§ **WHAT YOU HAVE TO DO**
An exact copy of all records is expected, minus the images.
EXERCISE MATERIALS START
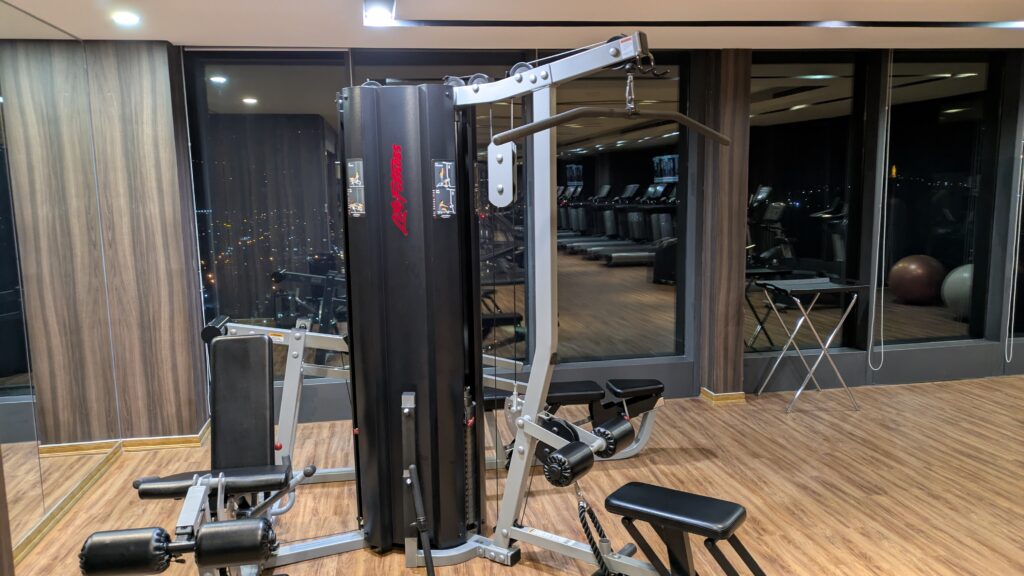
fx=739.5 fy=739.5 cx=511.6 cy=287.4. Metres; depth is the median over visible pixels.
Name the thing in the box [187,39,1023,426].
window wall
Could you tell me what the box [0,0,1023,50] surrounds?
ceiling
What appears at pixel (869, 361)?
pull cord
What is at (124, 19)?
ceiling light
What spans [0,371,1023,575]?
floor
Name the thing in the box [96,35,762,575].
machine
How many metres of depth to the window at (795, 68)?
5.36 m
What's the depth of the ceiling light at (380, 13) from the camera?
3.54 m
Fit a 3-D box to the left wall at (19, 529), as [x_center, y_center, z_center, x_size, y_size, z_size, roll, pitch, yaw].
[-2.018,0.103,2.016,0.160,2.531,5.418,-2,8,-9]
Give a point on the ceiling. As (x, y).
(174, 35)
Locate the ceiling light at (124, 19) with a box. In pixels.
[111,11,140,25]
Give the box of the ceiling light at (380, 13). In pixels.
[362,0,395,25]
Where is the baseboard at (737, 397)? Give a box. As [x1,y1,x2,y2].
[700,386,746,404]
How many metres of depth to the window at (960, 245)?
EXERCISE MATERIALS END
§ **WRITTEN RESPONSE**
fx=739.5 fy=739.5 cx=511.6 cy=287.4. Metres; depth is the median over visible pixels.
Name the thing in the box [187,39,1023,426].
window wall
Could you tell me what the box [0,0,1023,50] surrounds?
ceiling
What appears at pixel (869, 361)?
pull cord
What is at (124, 19)?
ceiling light
What spans [0,371,1023,575]?
floor
Name the thing in the box [96,35,762,575].
machine
How many metres of depth to the window at (795, 68)?
5.36 m
What's the depth of the ceiling light at (380, 13) from the camera?
3.54 m
Fit a 3-D box to the left wall at (19, 529), as [x_center, y_center, z_center, x_size, y_size, z_size, roll, pitch, yaw].
[-2.018,0.103,2.016,0.160,2.531,5.418,-2,8,-9]
Give a point on the ceiling. As (x, y).
(174, 35)
Locate the ceiling light at (124, 19) with a box. In pixels.
[111,11,140,25]
Give the box of the ceiling light at (380, 13). In pixels.
[362,0,395,25]
Where is the baseboard at (737, 397)? Give a box. As [x1,y1,x2,y2].
[700,386,746,404]
How many metres of depth to the window at (960, 245)?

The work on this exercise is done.